For purposes of paragraph (8), if section 4911(f) applies to 
the organization for the taxable year, such organization shall 
furnish the amounts with respect to the affiliated group as 
well as with respect to such organization.
  (c) Additional provisions relating to private foundations.--
In the case of an organization which is a private foundation 
(within the meaning of section 509(a))--
          (1) the Secretary shall by regulations provide that 
        the private foundation shall include in its annual 
        return under this section such information (not 
        required to be furnished by subsection (b) or the forms 
        or regulations prescribed thereunder) as would have 
        been required to be furnished under section 6056 
        (relating to annual reports by private foundations) as 
        such section 6056 was in effect on January 1, 1979, and
          (2) the foundation managers shall furnish copies of 
        the annual return under this section to such State 
        officials, at such times, and under such conditions, as 
        the Secretary may by regulations prescribe.
Nothing in paragraph (1) shall require the inclusion of the 
name and address of any recipient (other than a disqualified 
person within the meaning of section 4946) of 1 or more 
charitable gifts or grants made by the foundation to such 
recipient as an indigent or needy person if the aggregate of 
such gifts or grants made by the foundation to such recipient 
during the year does not exceed $1,000.
  (d) Section to apply to nonexempt charitable trusts and 
nonexempt private foundations.--The following organizations 
shall comply with the requirements of this section in the same 
manner as organizations described in section 501(c)(3) which 
are exempt from tax under section 501(a):
          (1) Nonexempt charitable trusts.--A trust described 
        in section 4947(a)(1) (relating to nonexempt charitable 
        trusts).

*DATA PROVIDED*.
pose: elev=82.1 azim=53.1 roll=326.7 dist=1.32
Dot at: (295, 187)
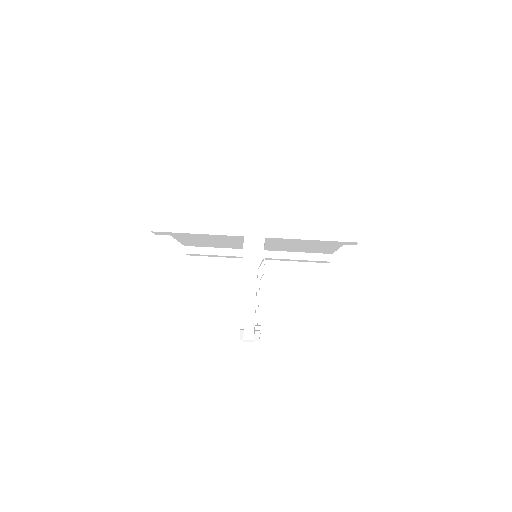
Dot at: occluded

*TASK GOAL*. From the tax-law excerpt, list each distinct reference that begins with the word "section", in order of first appearance, giving each only once.

*COMPLETE ANSWER*.
section 4911(f)
section 509(a)
section 6056
section 4946
section 501(c)(3)
section 501(a)
section 4947(a)(1)